### DATA EXTRACT
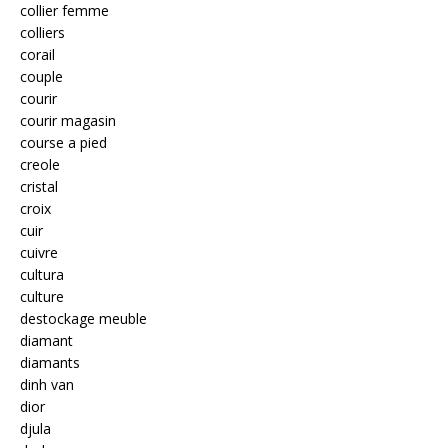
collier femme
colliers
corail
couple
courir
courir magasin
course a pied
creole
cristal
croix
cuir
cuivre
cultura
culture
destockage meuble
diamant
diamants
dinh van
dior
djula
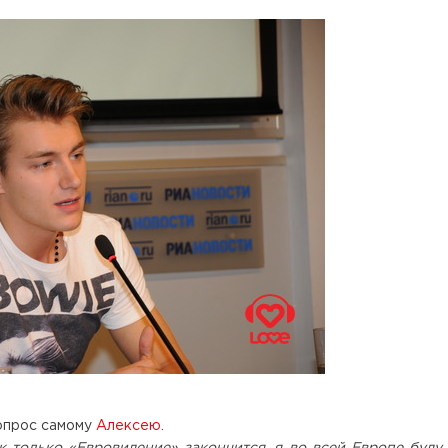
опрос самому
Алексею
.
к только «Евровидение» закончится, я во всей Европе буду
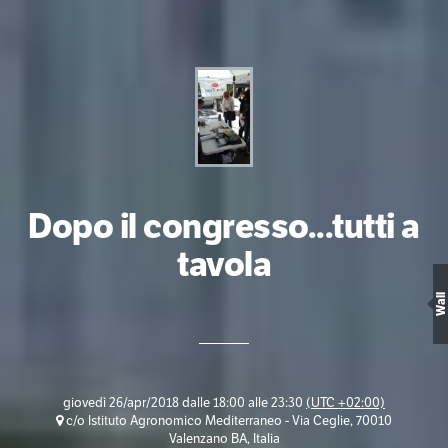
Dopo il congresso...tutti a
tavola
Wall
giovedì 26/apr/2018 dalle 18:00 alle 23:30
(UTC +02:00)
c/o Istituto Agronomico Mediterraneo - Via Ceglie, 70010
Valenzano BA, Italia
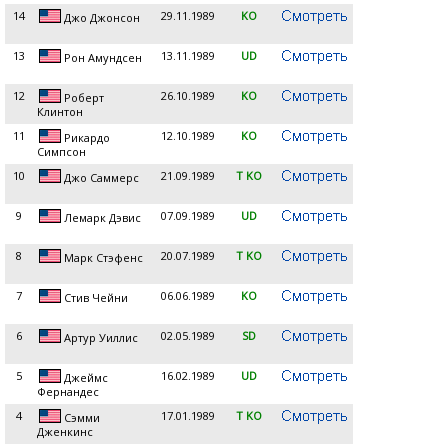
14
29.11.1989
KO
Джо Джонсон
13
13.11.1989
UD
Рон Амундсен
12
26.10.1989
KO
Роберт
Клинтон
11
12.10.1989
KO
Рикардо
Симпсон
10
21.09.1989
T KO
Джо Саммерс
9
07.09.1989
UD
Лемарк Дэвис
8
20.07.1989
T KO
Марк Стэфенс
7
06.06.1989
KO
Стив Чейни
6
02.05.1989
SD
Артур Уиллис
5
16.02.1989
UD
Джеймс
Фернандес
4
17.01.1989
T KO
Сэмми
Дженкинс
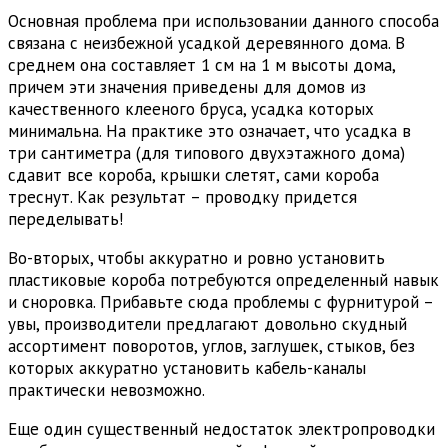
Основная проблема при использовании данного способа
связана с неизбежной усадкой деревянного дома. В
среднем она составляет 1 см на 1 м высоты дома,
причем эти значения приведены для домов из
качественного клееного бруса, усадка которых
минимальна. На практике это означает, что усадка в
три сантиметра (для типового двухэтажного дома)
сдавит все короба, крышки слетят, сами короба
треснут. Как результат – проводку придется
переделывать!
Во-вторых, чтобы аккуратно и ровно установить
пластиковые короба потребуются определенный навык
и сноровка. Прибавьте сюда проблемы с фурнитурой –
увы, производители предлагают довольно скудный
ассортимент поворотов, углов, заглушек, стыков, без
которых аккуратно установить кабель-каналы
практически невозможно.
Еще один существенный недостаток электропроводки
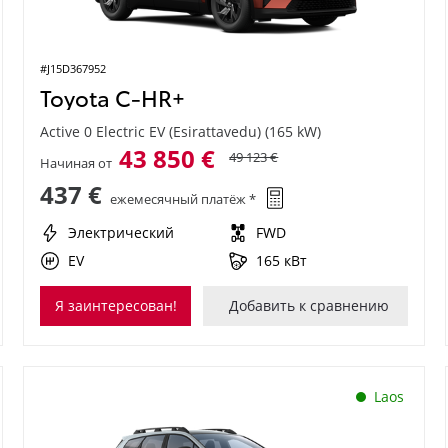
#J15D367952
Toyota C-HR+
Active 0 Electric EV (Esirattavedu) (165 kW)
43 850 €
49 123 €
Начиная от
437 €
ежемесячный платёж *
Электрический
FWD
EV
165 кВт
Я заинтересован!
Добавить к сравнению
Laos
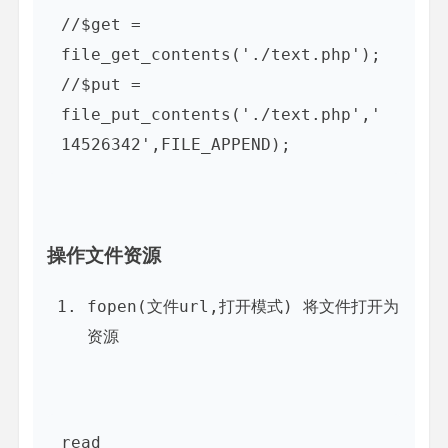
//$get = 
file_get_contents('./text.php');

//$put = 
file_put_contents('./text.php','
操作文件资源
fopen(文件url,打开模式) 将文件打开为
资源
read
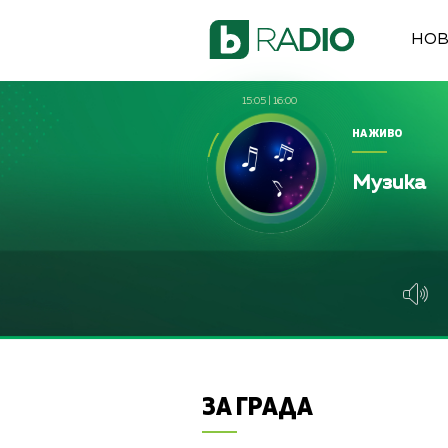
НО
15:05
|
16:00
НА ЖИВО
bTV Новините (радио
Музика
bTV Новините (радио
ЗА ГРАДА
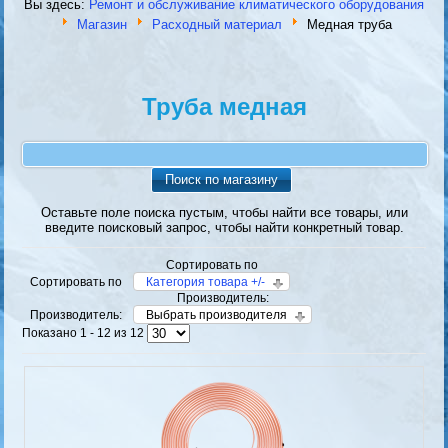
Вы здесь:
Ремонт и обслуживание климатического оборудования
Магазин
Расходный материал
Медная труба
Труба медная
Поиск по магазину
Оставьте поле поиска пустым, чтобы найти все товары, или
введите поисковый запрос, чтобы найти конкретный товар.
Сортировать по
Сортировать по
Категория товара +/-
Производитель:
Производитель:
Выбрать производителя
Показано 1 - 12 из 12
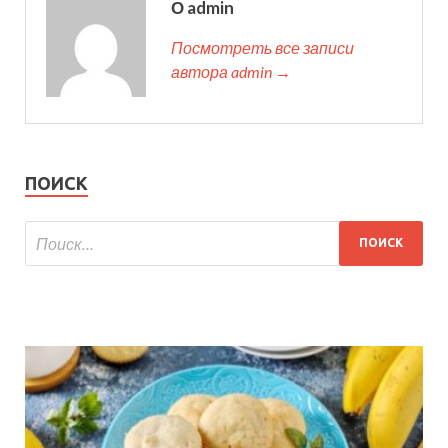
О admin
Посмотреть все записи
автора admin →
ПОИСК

### TASK INSTRUCTIONS
Rewrite everything from the start of the records above down to and including the line containing "Valenzano BA, Italia" as a Markdown table with two columns, No. and Text, giving each line its own numbered row. Leave out blank lines and the pictures.

### WRITTEN RESPONSE
| No. | Text |
|---|---|
| 1 | collier femme |
| 2 | colliers |
| 3 | corail |
| 4 | couple |
| 5 | courir |
| 6 | courir magasin |
| 7 | course a pied |
| 8 | creole |
| 9 | cristal |
| 10 | croix |
| 11 | cuir |
| 12 | cuivre |
| 13 | cultura |
| 14 | culture |
| 15 | destockage meuble |
| 16 | diamant |
| 17 | diamants |
| 18 | dinh van |
| 19 | dior |
| 20 | djula |
| 21 | опрос самому |
| 22 | Алексею |
| 23 | . |
| 24 | к только «Евровидение» закончится, я во всей Европе буду |
| 25 | Dopo il congresso...tutti a |
| 26 | tavola |
| 27 | Wall |
| 28 | giovedì 26/apr/2018 dalle 18:00 alle 23:30 |
| 29 | (UTC +02:00) |
| 30 | c/o Istituto Agronomico Mediterraneo - Via Ceglie, 70010 |
| 31 | Valenzano BA, Italia |